Retirement accounts like IRA or Roth IRA in banks or credit unions are covered separately. After recent legislative changes, insurance coverage on certain retirement accounts, such as IRAs and Keoghs, is extended for up to $250,000 in both banks and credit unions covered by FDIC and NCUA. No Change made in his policy.

Next let’s get to your regular investments in a brokerage account or 401k. What happens if your brokerage firm fails? Hold onto your stocks and bonds; they are most likely safe. SIPC, the Securities Investor Protection Corporation, a nonprofit, membership corporation, funded by its member securities broker-dealers, seeks to restore funds to investors with assets in the hands of bankrupt and otherwise financially troubled brokerage firms.

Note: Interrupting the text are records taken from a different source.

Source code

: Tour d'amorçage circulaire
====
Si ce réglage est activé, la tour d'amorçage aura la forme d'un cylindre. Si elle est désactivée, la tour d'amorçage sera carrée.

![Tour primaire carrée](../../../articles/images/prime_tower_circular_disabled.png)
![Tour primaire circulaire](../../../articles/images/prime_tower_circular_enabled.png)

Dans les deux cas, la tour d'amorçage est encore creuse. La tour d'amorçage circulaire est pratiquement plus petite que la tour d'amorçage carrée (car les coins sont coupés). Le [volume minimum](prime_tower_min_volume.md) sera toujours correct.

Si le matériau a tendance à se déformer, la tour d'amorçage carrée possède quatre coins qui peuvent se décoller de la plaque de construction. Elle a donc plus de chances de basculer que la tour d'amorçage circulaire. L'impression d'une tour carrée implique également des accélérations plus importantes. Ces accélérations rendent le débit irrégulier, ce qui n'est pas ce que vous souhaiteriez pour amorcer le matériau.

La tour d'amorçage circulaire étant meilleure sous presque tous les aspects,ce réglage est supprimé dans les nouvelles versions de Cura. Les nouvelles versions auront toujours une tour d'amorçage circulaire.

Of course, there is no insurance against market losses. However, as long as your securities are registered in your name, or are in the process of being registered, you own them, no matter what happens to the brokerage. You just need your statements to prove ownership of the securities to receive your refund. The SIPC covers customer up to a maximum of $500,000, including a maximum of $100,000 on claims for cash.

Conclusion

We are under a deep economic downturn. Eventually, however, the clouds will dissipate. We are already started seeing some signs, like slowing down in the decline in home sales, which is an indication that housing market could pick up. It is important because when the housing market stabilizes the economic conditions will improve. Be hopeful, be patient. That may be hard to do, but there is little else you can do but sit back and watch the market roller caster play out.

Money $Smart: Spend Wisely – A Funny Story

I hope many of you got the essence of being Money Smart from my previous blog post. It is simple as it sounds to be smart about Money. In my point of view, I summarized as “Make xtra, Spend wisely, Save graciously and Manage rightly”

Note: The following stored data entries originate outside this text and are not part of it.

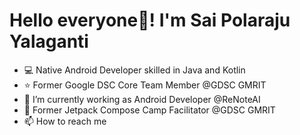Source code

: # Hello everyone👋! I'm Sai Polaraju Yalaganti
- 💻 Native Android Developer skilled in Java and Kotlin
- ⭐ Former Google DSC Core Team Member @GDSC GMRIT
- 🌱 I’m currently working as Android Developer @ReNoteAI
- 💞️ Former Jetpack Compose Camp Facilitator @GDSC GMRIT
- 📫 How to reach me
<!---
polaraju1005/polaraju1005 is a ✨ special ✨ repository because its `README.md` (this file) appears on your GitHub profile.
You can click the Preview link to take a look at your changes.
--->

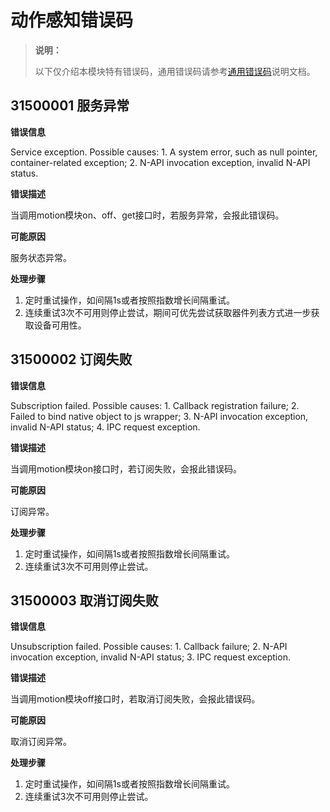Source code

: # 动作感知错误码

> **说明：**
>
> 以下仅介绍本模块特有错误码，通用错误码请参考[通用错误码](../errorcode-universal.md)说明文档。

## 31500001 服务异常

**错误信息**

Service exception. Possible causes: 1. A system error, such as null pointer, container-related exception; 2. N-API invocation exception, invalid N-API status.

**错误描述**

当调用motion模块on、off、get接口时，若服务异常，会报此错误码。

**可能原因**

服务状态异常。

**处理步骤**

1. 定时重试操作，如间隔1s或者按照指数增长间隔重试。
2. 连续重试3次不可用则停止尝试，期间可优先尝试获取器件列表方式进一步获取设备可用性。



## 31500002 订阅失败

**错误信息**

Subscription failed. Possible causes: 1. Callback registration failure; 2. Failed to bind native object to js wrapper; 3. N-API invocation exception, invalid N-API status; 4. IPC request exception.

**错误描述**

当调用motion模块on接口时，若订阅失败，会报此错误码。

**可能原因**

订阅异常。

**处理步骤**

1. 定时重试操作，如间隔1s或者按照指数增长间隔重试。
2. 连续重试3次不可用则停止尝试。



## 31500003 取消订阅失败

**错误信息**

Unsubscription failed. Possible causes: 1. Callback failure; 2. N-API invocation exception, invalid N-API status; 3. IPC request exception.

**错误描述**

当调用motion模块off接口时，若取消订阅失败，会报此错误码。

**可能原因**

取消订阅异常。

**处理步骤**

1. 定时重试操作，如间隔1s或者按照指数增长间隔重试。
2. 连续重试3次不可用则停止尝试。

With all the financial chaos and uncertainity about the economy, we all need some stressing out to do. There is lot more mess to come out so take a deep breath and stay away from financial market for sometime. At this time, I just thought of lightining you all up by sharing a funny story. Some might have already heard but still good to revisit and ponder on. It emphazies one of the core aspect of being Money smart, “Spend wisely“. Read on and enjoy.

Story: Parking in New York (Courtesy: google) A gentleman walks into a bank in New York City and asks for the loan officer. He says he is going to Europe on business for two weeks and needs to borrow $5,000.

The bank officer says the bank will need some kind of security for such a loan. So the gentleman hands over the keys to a new Rolls Royce parked on the street in front of the bank. Everything checks out, and the bank agrees to accept the car as collateral for the loan. An employee drives the Rolls into the bank’s underground garage and parks it there.

Two weeks later, the gentleman returns, repays the $5,000 and the interest, which comes to $15.41. The loan officer says, “We are very happy to have had your business, and this transaction has worked out very nicely, but we are a little puzzled. While you were away, we checked you out and found that you are a multimillionaire. What puzzles us is why would you bother to borrow $5,000?”

The gentleman replied, “Where else in New York can I park my car for two weeks for 15 bucks?”

Moral of the Story: Obviously, the multi-millionaire knows the value of money who spent it real wisely and innovatively. What a bargin? His car was safe for just $15.41.

Think about it, Ponder on it. It might be really true but it is innovative and teaches us a lesson. If a multi-millionaire can spend wise for just $15, you can do it too.